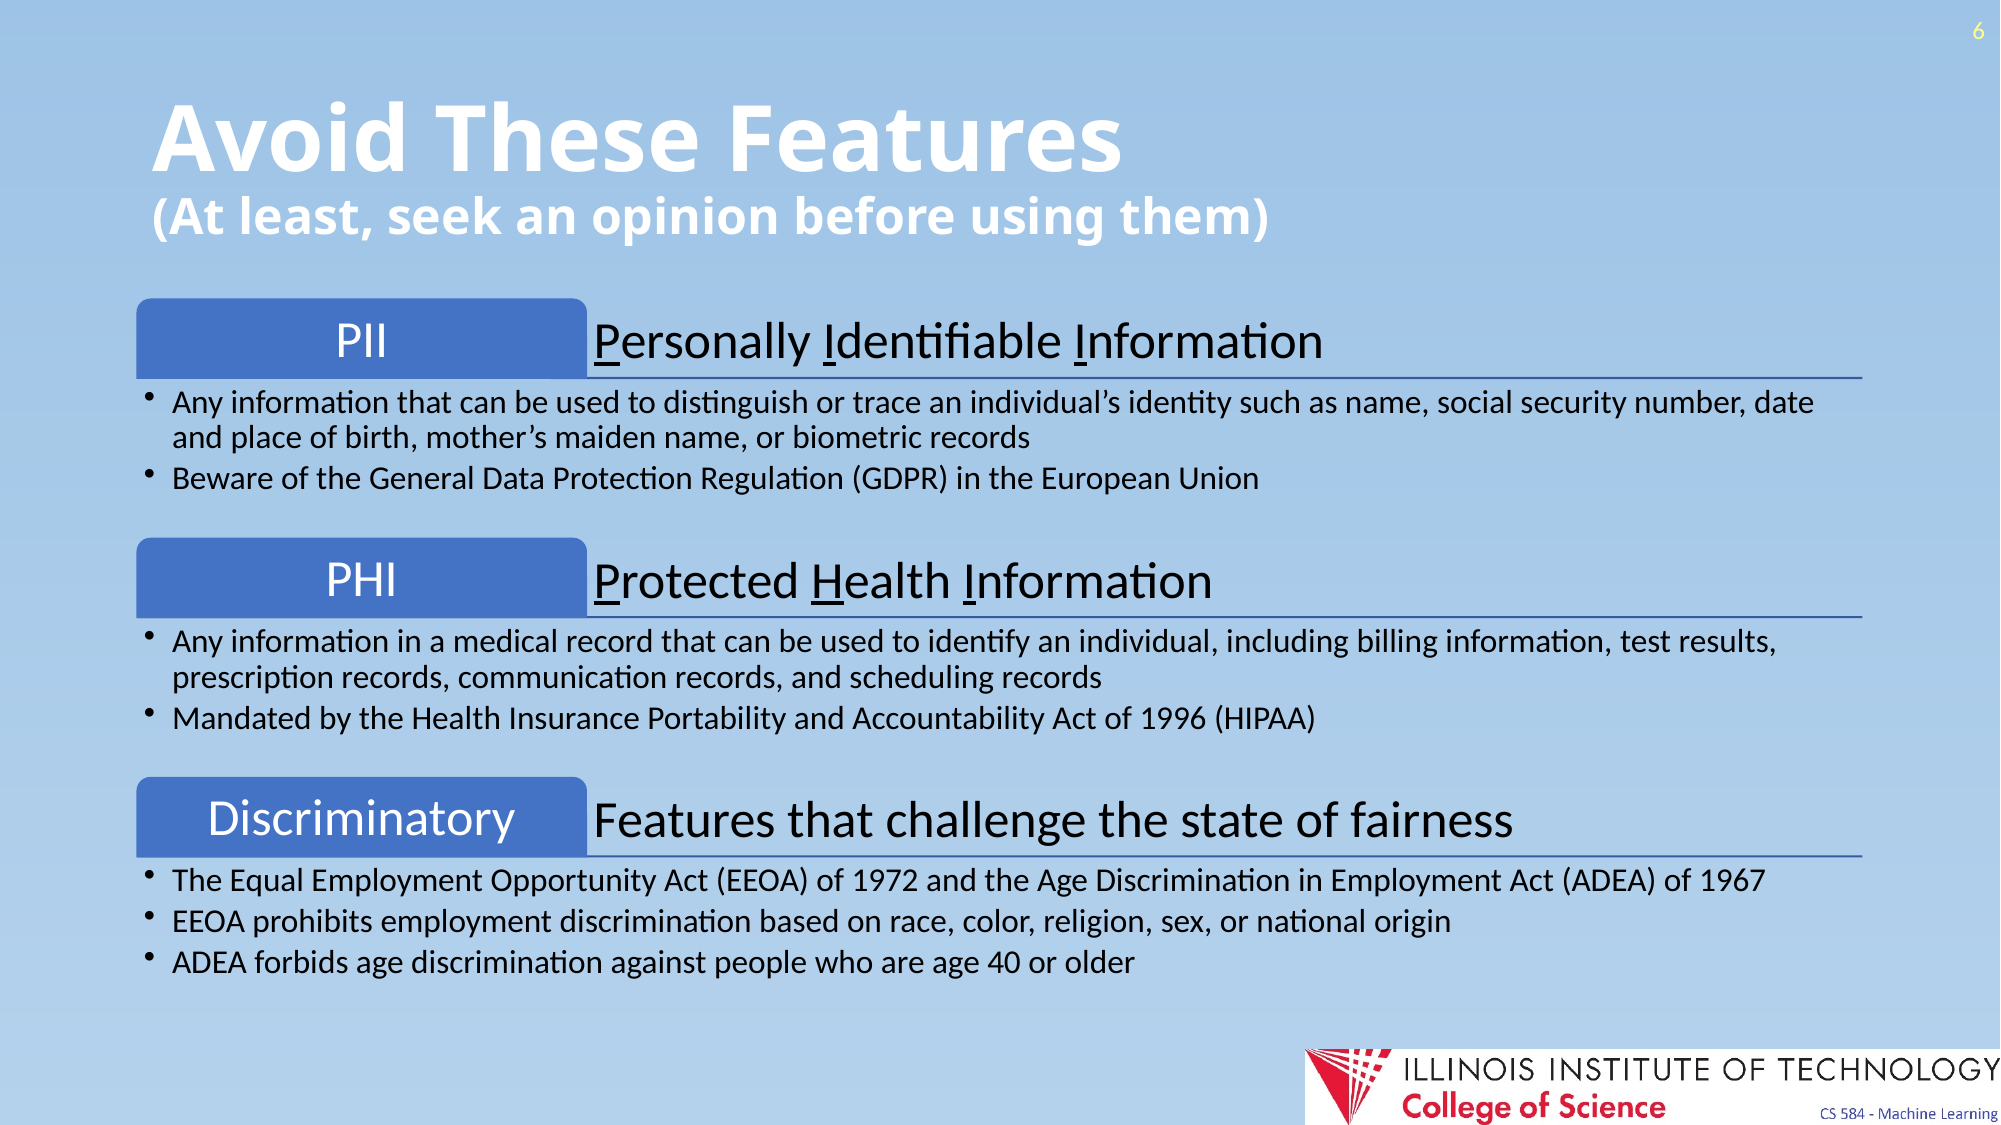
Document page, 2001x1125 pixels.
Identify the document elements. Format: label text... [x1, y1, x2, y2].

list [137, 299, 1863, 1014]
picture [1305, 1049, 2000, 1125]
slide_number 6 [1550, 0, 2000, 60]
title Avoid These Features (At least, seek an opinion before using them) [137, 59, 1863, 278]
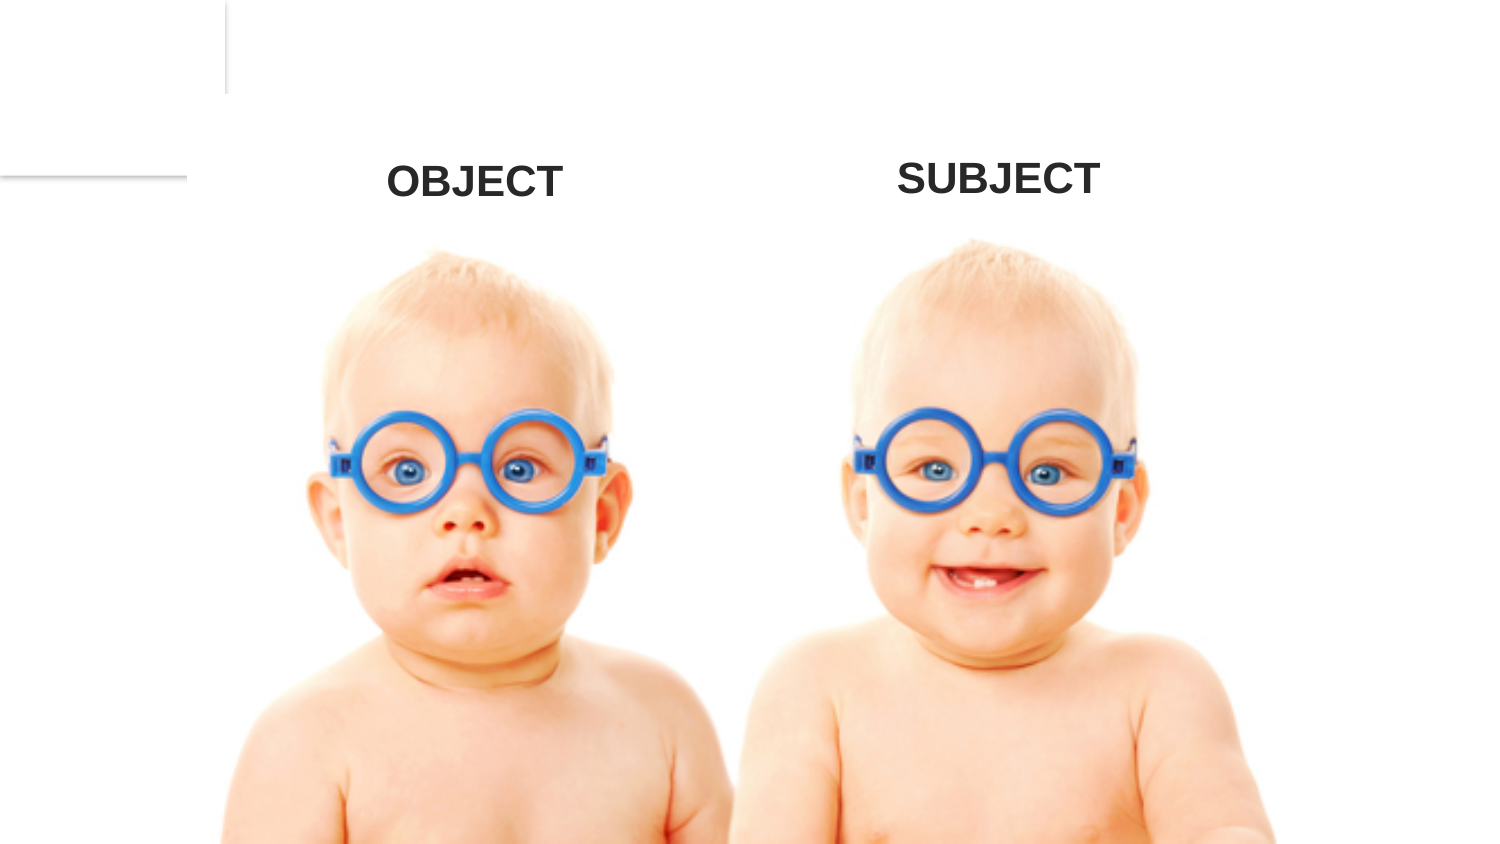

+===+

PROBLEM DESCRIPTION:
The expected output is every entry, retyped exactly, with all pictures removed.

WRITTEN ANSWER:
Document page, 2001x1125 pixels.
Identify the document elements. Format: label text... [x1, y1, x2, y2].

list [137, 299, 1863, 1014]
picture [1305, 1049, 2000, 1125]
slide_number 6 [1550, 0, 2000, 60]
title Avoid These Features (At least, seek an opinion before using them) [137, 59, 1863, 278]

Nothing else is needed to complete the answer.